Die Eigendefinition der Bar auf Zeit ist nämlich einfach. Man will „ein Platz für jeden sein, der sich in ganz ungezwungener und in entspannter Atmosphäre dem guten Geschmack hingeben möchte“. Der Gast soll sich nicht verändern oder gar verbiegen müssen; es gibt zwölf Klassiker bis hin zum Last Word (13 Euro), es gibt aber die leicht getwisteten „Unique Highballs“ und es dazu servieren sie Käsekrainer und Toast als Barfood.

Andreas Trattner führt keine mixologische Privat-Klinik

Kurz: Hier amtiert der Heilpraktiker gegen die täglichen Wehwehchen mit seinen Tinkturen.
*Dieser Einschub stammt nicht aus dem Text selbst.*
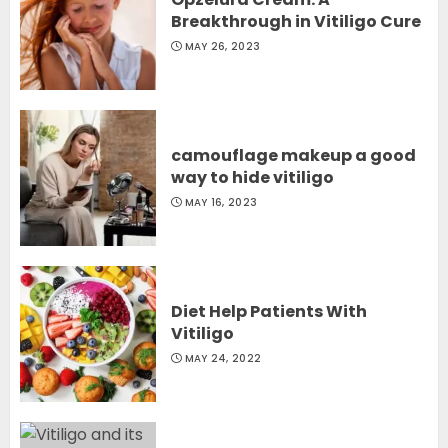
Breakthrough in Vitiligo Cure
MAY 26, 2023
camouflage makeup a good
way to hide vitiligo
MAY 16, 2023
Diet Help Patients With
Vitiligo
MAY 24, 2022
Die „Gerätemedizin“ der mixologischen Privatklinik überlässt man anderen. Was nicht heißt, dass Trattner, der kurzfristig auch eine Shrub-Produktion als Start-up angeleiert hatte, nicht auch die aromatisch-invasive Therapie beherrschen würde. Ganz im Gegenteil, einen Parmesan Fat Wash, wie er im Gin-Cocktail „Cheese Selection“ (zu 12,50 Euro) ins Glas kommt, muss man in Wien länger suchen.
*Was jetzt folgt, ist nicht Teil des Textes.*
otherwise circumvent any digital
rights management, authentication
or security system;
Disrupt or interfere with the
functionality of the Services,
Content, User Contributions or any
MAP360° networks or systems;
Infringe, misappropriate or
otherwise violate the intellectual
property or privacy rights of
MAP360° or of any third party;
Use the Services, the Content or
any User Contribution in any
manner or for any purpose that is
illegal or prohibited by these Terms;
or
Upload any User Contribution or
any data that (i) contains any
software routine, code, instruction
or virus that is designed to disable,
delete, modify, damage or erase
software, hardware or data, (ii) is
Semantisch gesprochen, kommt sogar die Barkarte diesem Nicht-Konzept entgegen: Man kann Drinks einfach des witzigen Namens wegen („Ying and Young“) bestellen, ohne sich in die Finessen im Kleingedruckten – Shitake-Infusion beim Rum, Maronen-Infusion beim Tequila – zu versenken. Das will der Bar-Nerd dann schon kosten und stellt fest, dass Milchsäure und Zwettler Bier zusammen wie ein Lambic funktionieren, das dem Tiki-esken „Banane*kch“ Spritzigkeit verleiht. Auch die aus einem Catering heraus entwickelte Kombi Marone mit Blanco-Tequila passt bestens, wie auch der eine oder andere Fachkollege an seinem freien Tag (weniger „salopp“ hält man es bei den Schließtagen – es gibt keine!) feststellen konnte.

Salopp Bar: Was wird die Zukunft bringen?
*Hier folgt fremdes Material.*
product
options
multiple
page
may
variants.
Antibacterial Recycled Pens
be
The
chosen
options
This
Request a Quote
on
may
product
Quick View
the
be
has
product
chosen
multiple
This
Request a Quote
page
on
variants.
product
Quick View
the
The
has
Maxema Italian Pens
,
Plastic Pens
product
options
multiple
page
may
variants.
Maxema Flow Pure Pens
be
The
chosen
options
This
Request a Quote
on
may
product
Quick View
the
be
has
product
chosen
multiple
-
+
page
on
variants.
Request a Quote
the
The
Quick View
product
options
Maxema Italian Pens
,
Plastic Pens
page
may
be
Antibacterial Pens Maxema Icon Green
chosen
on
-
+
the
Besonders verdienstvoll ist die Sektion „Tasting Flights“: Denn natürlich baut in jeder Generation jemand seinen Geschmack erst auf. Österreichische Gins, Premium Rum oder ein „Best of Islay“ schlagen mit 14 Euro für drei Shots zu Buche. Hier ist (guter) Stoff zum Diskutieren, eine Selbst-Lernmethode in Sachen Spirits, die man sich nicht oft genug wünschen kann – zumal, wenn sie zum gleichen Preis wie ein Drink angeboten wird. Das Interieur unterstützt den Wohlfühlfaktor bzw. nimmt Schwellenängste. Es wirkt gewachsen wie ein gutes Pub, zeigt auch etwas Patina, was man mit dem Gründungsjahr 1984 (damals als „Echo“) aber auch darf. Und natürlich ergäbe die Küche einige Phantasien, wenn der kommende Monatsumsatz Andreas Trattner das „Go“ einer Fortsetzung erteilt.